Bagi kami sekeluarga pengalaman studi di Australia tidak hanya mendapatkan ilmu sesuai dengan bidang saya tetapi juga pengalaman hidup yang berharga. Kami memiliki pengalaman unik dimana anak dan suami saya pernah mengalami kecelakaan pada saat naik sepeda berboncengan ditabrak mobil dari belakang (2007). Alhamdulillah atas karunia Allah baik suami dan anak saya selamat meskipun terlempar 50 meter dari sepeda dan sempat di rawat di RS. Pengalaman ini menyebabkan saya harus berurusan dengan rumah sakit, lawyer, polisi, dan seterusnya yang memberikan wawasan tambahan kepada kami. Kami juga merasakan bagaimana Allah mengingatkan kepada kami bahwa siapapun dan apapun yang kita cintai sesungguhnya adalah bukan milik kita.
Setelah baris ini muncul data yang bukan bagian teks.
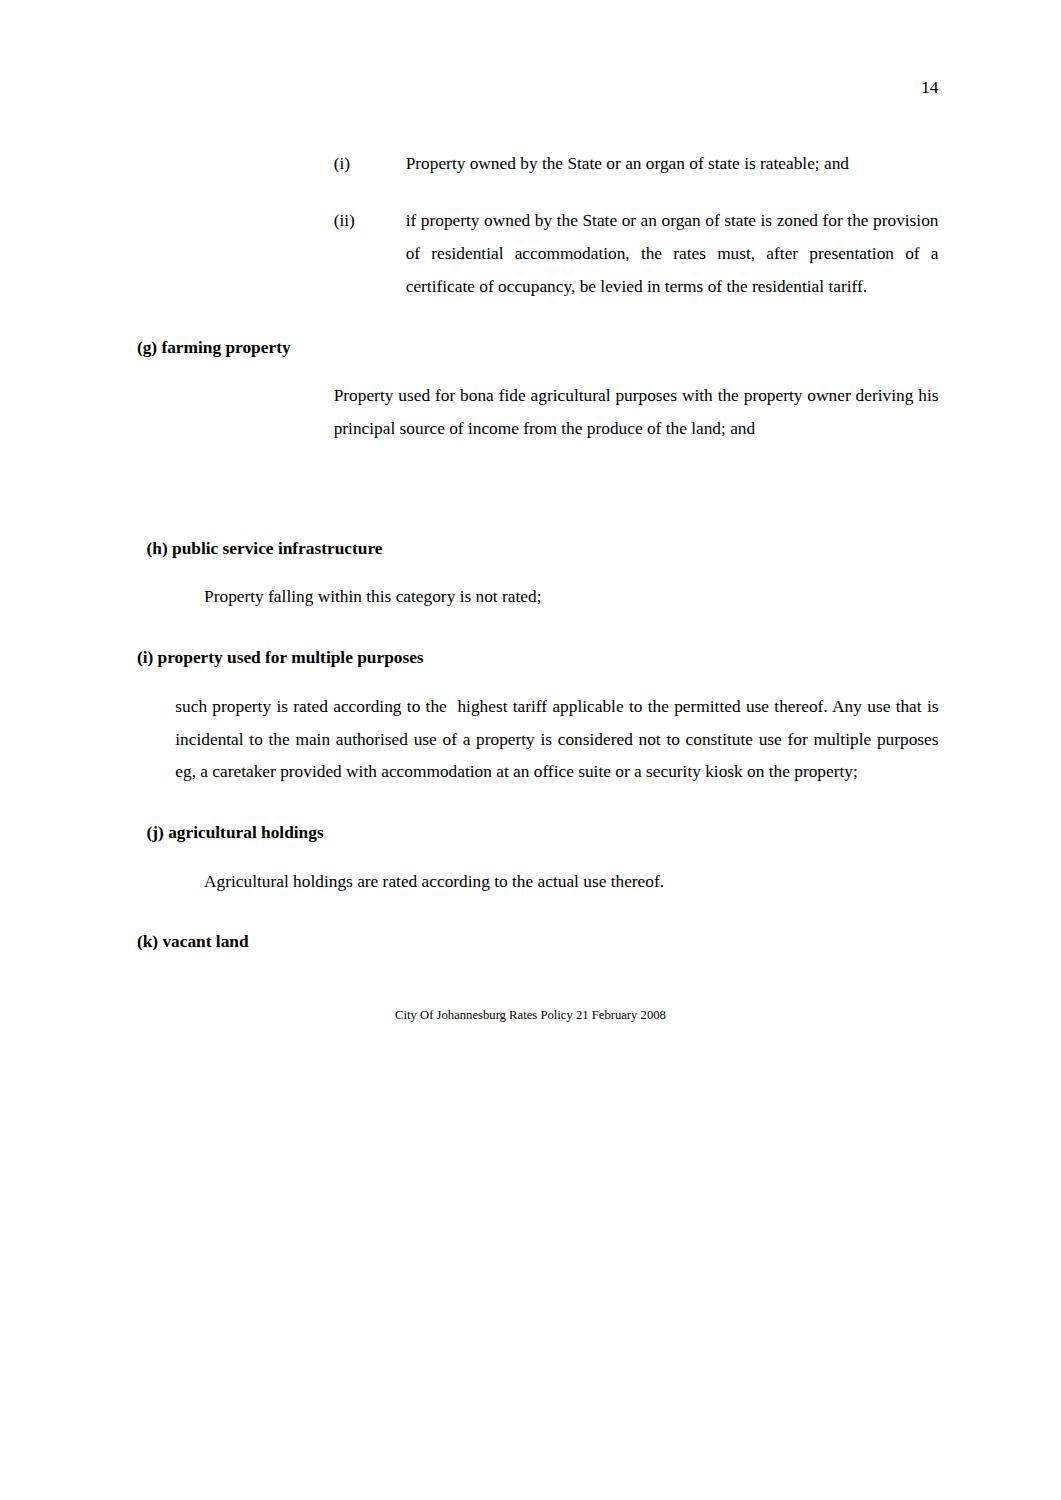14
(i) Property owned by the State or an organ of state is rateable; and
(ii) if property owned by the State or an organ of state is zoned for the provision of residential accommodation, the rates must, after presentation of a certificate of occupancy, be levied in terms of the residential tariff.
(g) farming property
Property used for bona fide agricultural purposes with the property owner deriving his principal source of income from the produce of the land; and
(h) public service infrastructure
Property falling within this category is not rated;
(i) property used for multiple purposes
such property is rated according to the highest tariff applicable to the permitted use thereof. Any use that is incidental to the main authorised use of a property is considered not to constitute use for multiple purposes eg, a caretaker provided with accommodation at an office suite or a security kiosk on the property;
(j) agricultural holdings
Agricultural holdings are rated according to the actual use thereof.
(k) vacant land
City Of Johannesburg Rates Policy 21 February 2008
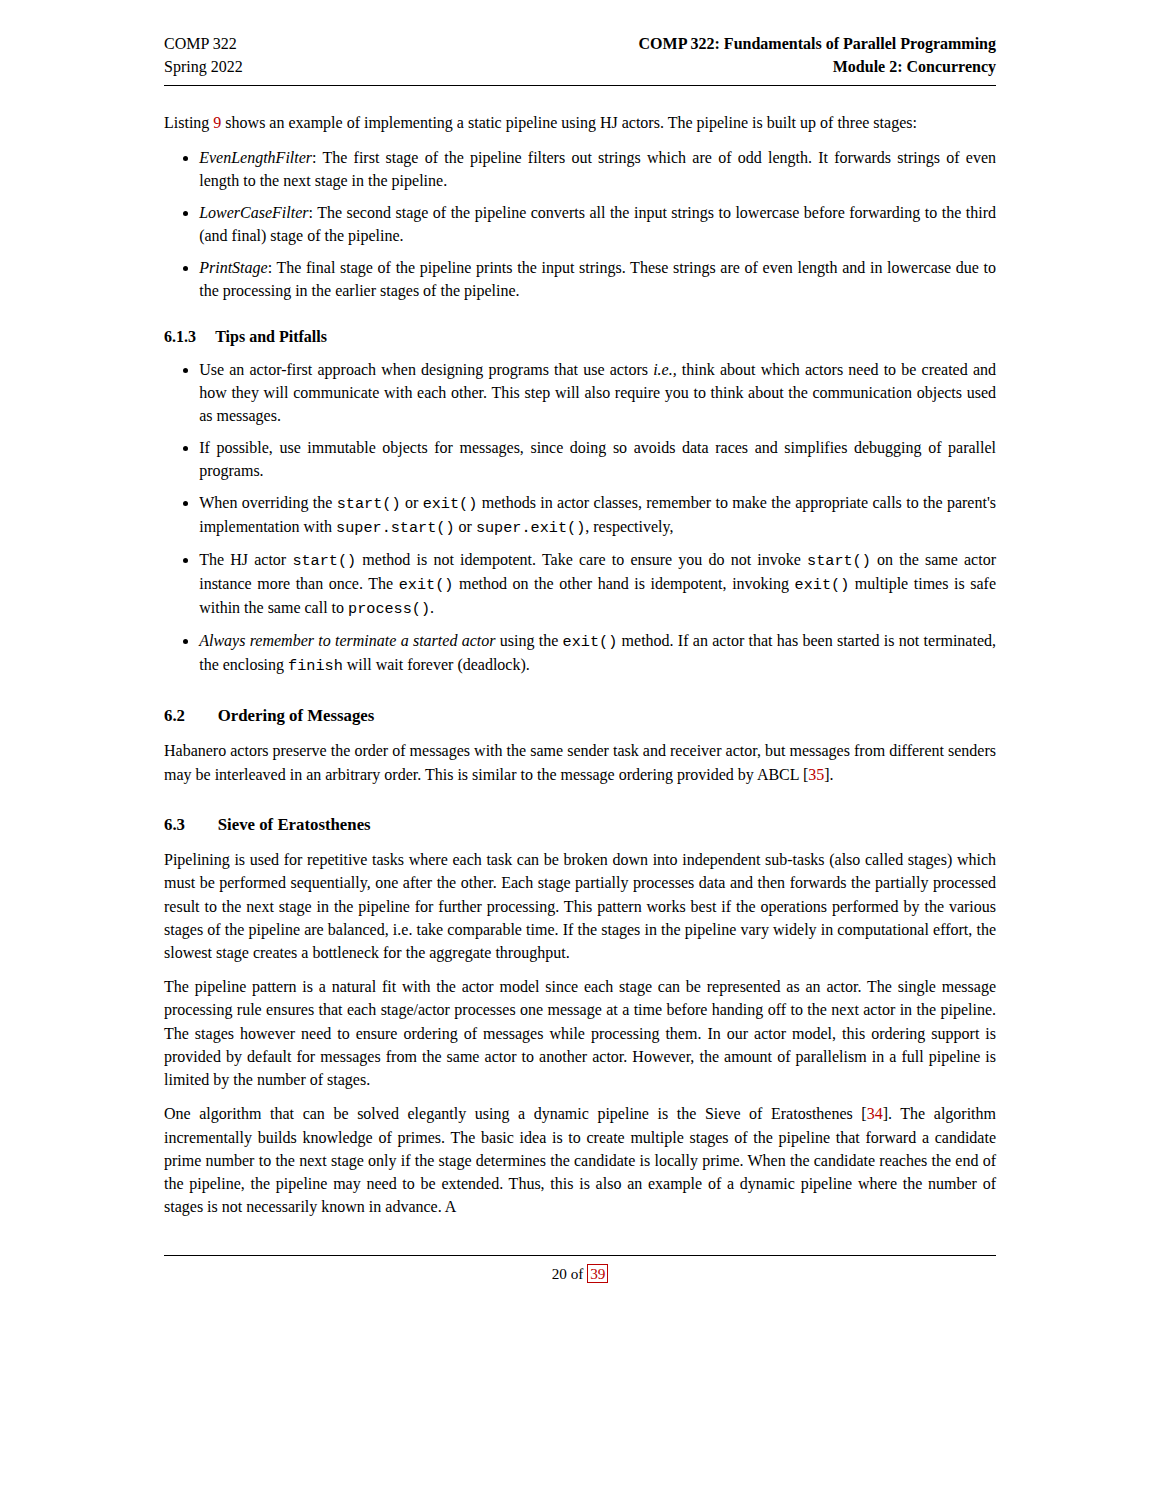COMP 322
Spring 2022
COMP 322: Fundamentals of Parallel Programming
Module 2: Concurrency
Listing 9 shows an example of implementing a static pipeline using HJ actors. The pipeline is built up of three stages:
EvenLengthFilter: The first stage of the pipeline filters out strings which are of odd length. It forwards strings of even length to the next stage in the pipeline.
LowerCaseFilter: The second stage of the pipeline converts all the input strings to lowercase before forwarding to the third (and final) stage of the pipeline.
PrintStage: The final stage of the pipeline prints the input strings. These strings are of even length and in lowercase due to the processing in the earlier stages of the pipeline.
6.1.3 Tips and Pitfalls
Use an actor-first approach when designing programs that use actors i.e., think about which actors need to be created and how they will communicate with each other. This step will also require you to think about the communication objects used as messages.
If possible, use immutable objects for messages, since doing so avoids data races and simplifies debugging of parallel programs.
When overriding the start() or exit() methods in actor classes, remember to make the appropriate calls to the parent's implementation with super.start() or super.exit(), respectively,
The HJ actor start() method is not idempotent. Take care to ensure you do not invoke start() on the same actor instance more than once. The exit() method on the other hand is idempotent, invoking exit() multiple times is safe within the same call to process().
Always remember to terminate a started actor using the exit() method. If an actor that has been started is not terminated, the enclosing finish will wait forever (deadlock).
6.2 Ordering of Messages
Habanero actors preserve the order of messages with the same sender task and receiver actor, but messages from different senders may be interleaved in an arbitrary order. This is similar to the message ordering provided by ABCL [35].
6.3 Sieve of Eratosthenes
Pipelining is used for repetitive tasks where each task can be broken down into independent sub-tasks (also called stages) which must be performed sequentially, one after the other. Each stage partially processes data and then forwards the partially processed result to the next stage in the pipeline for further processing. This pattern works best if the operations performed by the various stages of the pipeline are balanced, i.e. take comparable time. If the stages in the pipeline vary widely in computational effort, the slowest stage creates a bottleneck for the aggregate throughput.
The pipeline pattern is a natural fit with the actor model since each stage can be represented as an actor. The single message processing rule ensures that each stage/actor processes one message at a time before handing off to the next actor in the pipeline. The stages however need to ensure ordering of messages while processing them. In our actor model, this ordering support is provided by default for messages from the same actor to another actor. However, the amount of parallelism in a full pipeline is limited by the number of stages.
One algorithm that can be solved elegantly using a dynamic pipeline is the Sieve of Eratosthenes [34]. The algorithm incrementally builds knowledge of primes. The basic idea is to create multiple stages of the pipeline that forward a candidate prime number to the next stage only if the stage determines the candidate is locally prime. When the candidate reaches the end of the pipeline, the pipeline may need to be extended. Thus, this is also an example of a dynamic pipeline where the number of stages is not necessarily known in advance. A
20 of 39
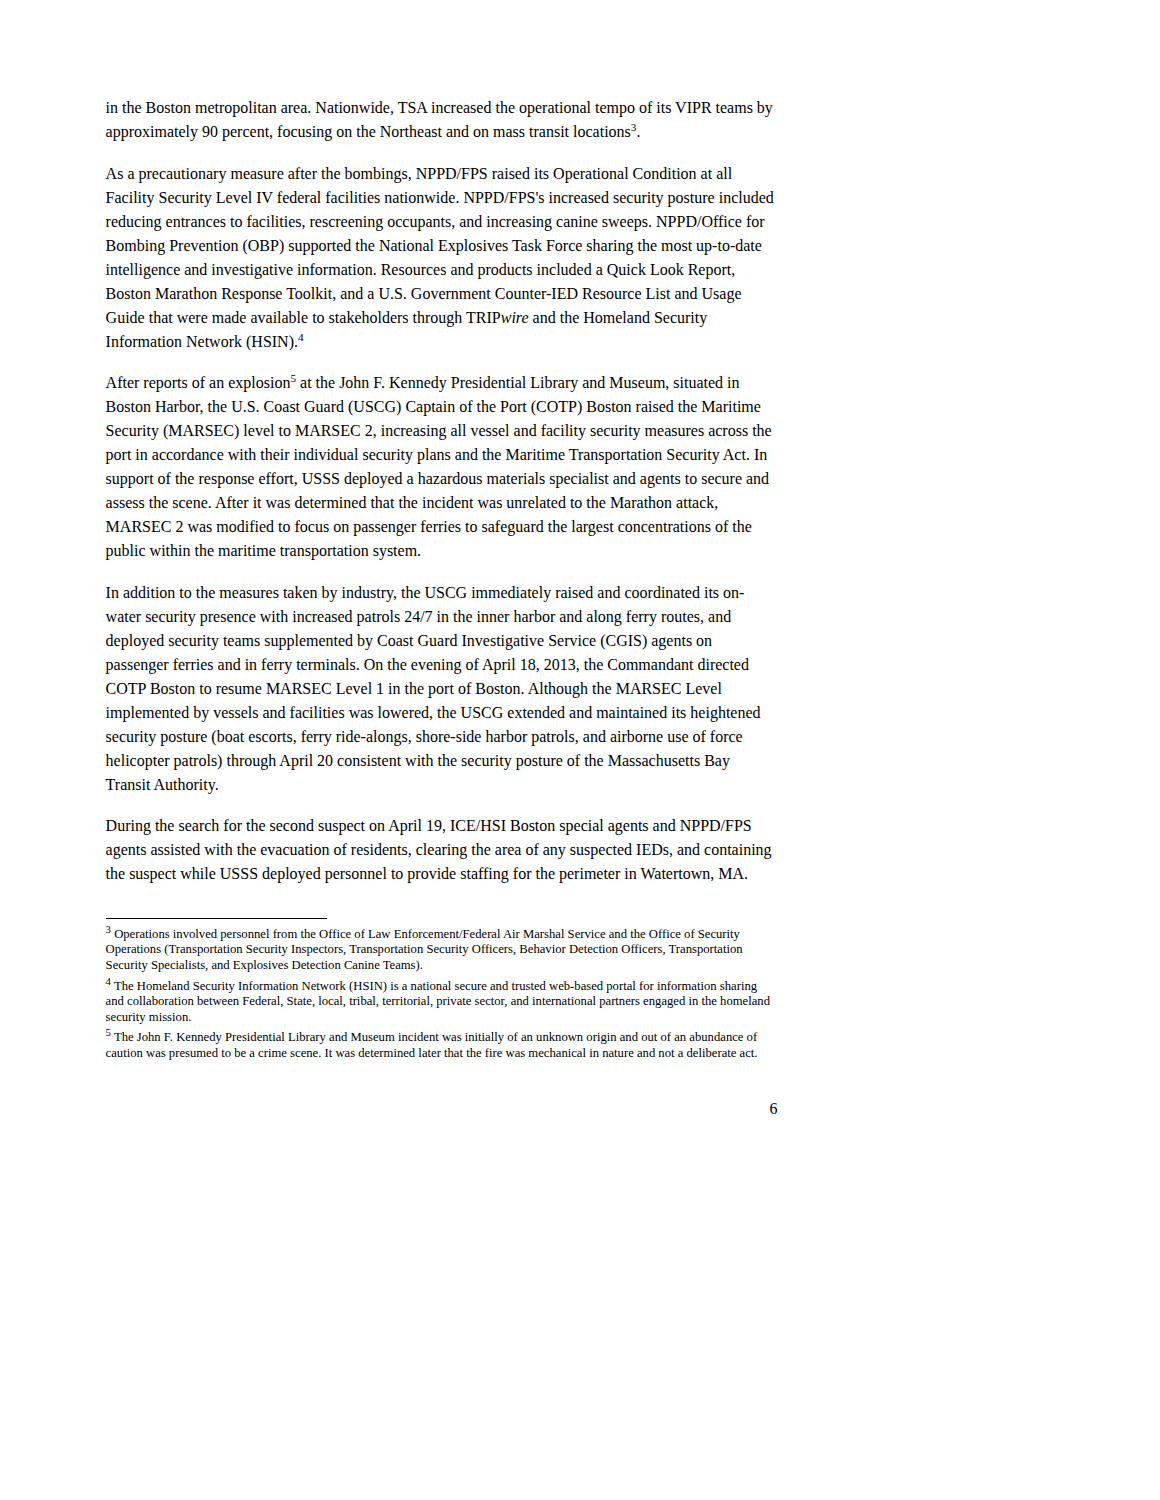in the Boston metropolitan area. Nationwide, TSA increased the operational tempo of its VIPR teams by approximately 90 percent, focusing on the Northeast and on mass transit locations3.
As a precautionary measure after the bombings, NPPD/FPS raised its Operational Condition at all Facility Security Level IV federal facilities nationwide. NPPD/FPS's increased security posture included reducing entrances to facilities, rescreening occupants, and increasing canine sweeps. NPPD/Office for Bombing Prevention (OBP) supported the National Explosives Task Force sharing the most up-to-date intelligence and investigative information. Resources and products included a Quick Look Report, Boston Marathon Response Toolkit, and a U.S. Government Counter-IED Resource List and Usage Guide that were made available to stakeholders through TRIPwire and the Homeland Security Information Network (HSIN).4
After reports of an explosion5 at the John F. Kennedy Presidential Library and Museum, situated in Boston Harbor, the U.S. Coast Guard (USCG) Captain of the Port (COTP) Boston raised the Maritime Security (MARSEC) level to MARSEC 2, increasing all vessel and facility security measures across the port in accordance with their individual security plans and the Maritime Transportation Security Act. In support of the response effort, USSS deployed a hazardous materials specialist and agents to secure and assess the scene. After it was determined that the incident was unrelated to the Marathon attack, MARSEC 2 was modified to focus on passenger ferries to safeguard the largest concentrations of the public within the maritime transportation system.
In addition to the measures taken by industry, the USCG immediately raised and coordinated its on-water security presence with increased patrols 24/7 in the inner harbor and along ferry routes, and deployed security teams supplemented by Coast Guard Investigative Service (CGIS) agents on passenger ferries and in ferry terminals. On the evening of April 18, 2013, the Commandant directed COTP Boston to resume MARSEC Level 1 in the port of Boston. Although the MARSEC Level implemented by vessels and facilities was lowered, the USCG extended and maintained its heightened security posture (boat escorts, ferry ride-alongs, shore-side harbor patrols, and airborne use of force helicopter patrols) through April 20 consistent with the security posture of the Massachusetts Bay Transit Authority.
During the search for the second suspect on April 19, ICE/HSI Boston special agents and NPPD/FPS agents assisted with the evacuation of residents, clearing the area of any suspected IEDs, and containing the suspect while USSS deployed personnel to provide staffing for the perimeter in Watertown, MA.
3 Operations involved personnel from the Office of Law Enforcement/Federal Air Marshal Service and the Office of Security Operations (Transportation Security Inspectors, Transportation Security Officers, Behavior Detection Officers, Transportation Security Specialists, and Explosives Detection Canine Teams).
4 The Homeland Security Information Network (HSIN) is a national secure and trusted web-based portal for information sharing and collaboration between Federal, State, local, tribal, territorial, private sector, and international partners engaged in the homeland security mission.
5 The John F. Kennedy Presidential Library and Museum incident was initially of an unknown origin and out of an abundance of caution was presumed to be a crime scene. It was determined later that the fire was mechanical in nature and not a deliberate act.
6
Semua kembali kepada sang Pencipta, Allah SWT. Allah SWT melatih kami untuk suatu saat benar-benar dipisahkan dari apa-apa yang kami cintai.

 Bagi saya keberhasilan mendapatkan beasiswa tak lain adalah karena karunia Allah SWT. Betul saya tidak pernah berputus asa dan berjuang terus tanpa henti untuk mencari beasiswa, tetapi penentu berhasil atau tidak adalah Allah SWT. Bersandarlah pada Allah maka Allah akan menunjukkan jalan.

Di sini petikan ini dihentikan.